视线从窗外收回来,冰冷审视的目光看着姬南齐手心从下端着阴茎,在姬南齐低下头时捏住他的后颈。姬南齐困惑地皱眉,不自然的表情和僵硬的颈肩出卖他的紧张与畏惧。
姬少越转而一笑,将威风凛凛的紫红龟头靠近他的脸,用他两瓣艶红小嘴吃进一手不能和握的阴茎。
嘴里膻腥弹动,让他跟着心惊肉跳,姬南齐带着深深的自我怀疑,尽力用口腔的软肉包裹吞咽,舌头打璇舔舐,像是吃糖的小孩舔出滋滋水声,某种程度填补了技巧上的不足,姬少越放在他后脑的手控制他进退,直挺挺捅入的阴茎压回干呕的冲动,被磨得又薄又红的嘴唇像是紧密的水套子发出滋咕滋咕的声响。

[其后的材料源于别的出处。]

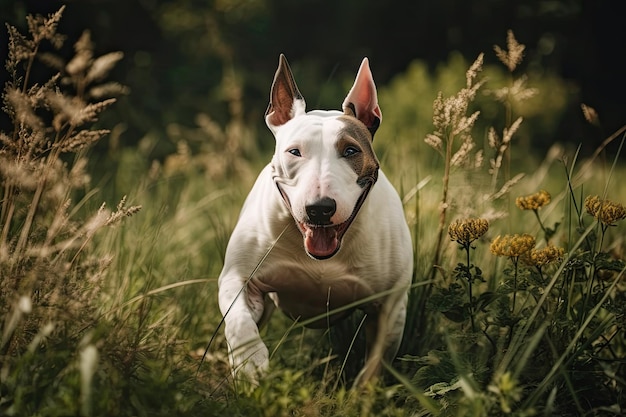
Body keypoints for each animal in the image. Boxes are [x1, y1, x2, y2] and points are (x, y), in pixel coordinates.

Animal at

等一股浓精射在他脸上,他像是被强暴过一遍,虚软地靠着床,喘息不定的脸上靡丽如妖,
姬南齐愣神地转动眼瞳,看姬少越用纸巾擦过半勃傲然的阴茎,手指冷玉一样不染半点污秽的情色,声音带着欲望的哑和笑:“我记得你以前很怕我。”
姬南齐伸手抽纸,接着擦脸的动作挡住发热颤动的眼睫,他擦掉脸上迅速冷掉的精液,说:“我是怕你讨厌我。但你对我很好,就渐渐不怕了。”
“是么。”姬少越不在意自己那些偶尔发作的善心,年少时需要陪伴,现在只要满足欲望,其实漂亮听话的姬南齐都是一个合适的对象。
姬少越侧首看着姬南齐与这种时候不相称澄澈的眼眸,渐渐把自己摸硬了,转身半压住姬南齐,扯下他的裤子,圆红粗楞的阴茎带着挞伐的热力卡进雪白的腿心。